Sie hatten nun ein paar Tage Zeit sich mit dem »Zielbild Hafen Birsfelden 2040+« auseinanderzusetzen und sich mit dem Begriff »hafenaffin« vertraut zu machen. Hier erste Gedanken dazu:
Die »Gesamtsynthese Hafenstudie« wurde durch den Lenkungsausschuss Hafen Birsfelden 2040+, bestehend aus
• dem Präsidenten der Gemeinde Birsfelden, Christof Hiltmann,
• dem Vorsteher der Bau- und Umweltschutzdirektion des Kantons Basel-Landschaft, RR Isaac Reber, und
• dem Vorsteher der Volkswirtschafts- und Gesundheitsdirektion RR Thomas Weber,
im Januar 2020 verabschiedet.
Am 10. Januar 2020 wurde in einer kurzen Medienmitteilung darüber berichtet. Das Interesse der Medien war marginal, vergleichbar mit einem kleineren Verkehrsunfall.
Insgesamt befremdet dieser Vorgang. Die Tragweite der zu Grunde liegenden strategischen Entscheide ist erheblich. Betroffen davon ist nicht nur die Gemeinde Birsfelden, sondern in grossem Ausmass auch die unmittelbare Wirtschaftsregion. Das Areal «Hafengebiet Birsfelden« ist mit insgesamt ca. 50 ha Fläche, davon ca. 30 ha im Eigentum des Kantons Basel-Landschaft, eines der grössten, zusammenhängenden Wirtschaftsgebiete im Kanton. Da erstaunt es doch, dass Entscheide von grosser wirtschaftlicher Tragweite in einem kleinen, geschlossenen Männerzirkel getroffen werden.

> [DATENBLOCK]
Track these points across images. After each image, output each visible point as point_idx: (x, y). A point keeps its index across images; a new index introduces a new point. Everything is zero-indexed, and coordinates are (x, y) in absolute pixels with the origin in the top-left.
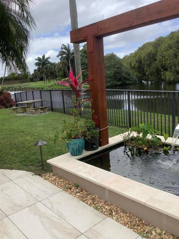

> [AUFGABEN]
- A) Nennen Sie alle Mitglieder des Lenkungsausschusses Hafen Birsfelden 2040+, die im Übungstext aufgeführt sind.
- B) Stimmen diese Aussagen mit dem Übungstext überein? Antworten Sie jeweils mit Ja oder Nein und zitieren Sie die entscheidenden Worte.
(i) Über den Beschluss wurde am 10. Januar 2020 in einer Medienmitteilung berichtet.
(ii) Das gesamte Hafengebiet gehört dem Kanton Basel-Landschaft.
(iii) Die Medien zeigten großes Interesse an dem Beschluss.
- C) Schreiben Sie die Stelle im Übungstext von „Sie hatten nun“ bis „einem kleineren Verkehrsunfall.“ unverändert ab.

> [ANTWORTEN]
- A)
Christof Hiltmann, Präsident der Gemeinde Birsfelden
Isaac Reber, Vorsteher der Bau- und Umweltschutzdirektion des Kantons Basel-Landschaft
Thomas Weber, Vorsteher der Volkswirtschafts- und Gesundheitsdirektion

- B)
(i) Ja: „Am 10. Januar 2020 wurde in einer kurzen Medienmitteilung darüber berichtet.“
(ii) Nein: „davon ca. 30 ha im Eigentum des Kantons Basel-Landschaft“
(iii) Nein: „Das Interesse der Medien war marginal“

- C)
Sie hatten nun ein paar Tage Zeit sich mit dem »Zielbild Hafen Birsfelden 2040+« auseinanderzusetzen und sich mit dem Begriff »hafenaffin« vertraut zu machen. Hier erste Gedanken dazu:
Die »Gesamtsynthese Hafenstudie« wurde durch den Lenkungsausschuss Hafen Birsfelden 2040+, bestehend aus
• dem Präsidenten der Gemeinde Birsfelden, Christof Hiltmann,
• dem Vorsteher der Bau- und Umweltschutzdirektion des Kantons Basel-Landschaft, RR Isaac Reber, und
• dem Vorsteher der Volkswirtschafts- und Gesundheitsdirektion RR Thomas Weber,
im Januar 2020 verabschiedet.
Am 10. Januar 2020 wurde in einer kurzen Medienmitteilung darüber berichtet. Das Interesse der Medien war marginal, vergleichbar mit einem kleineren Verkehrsunfall.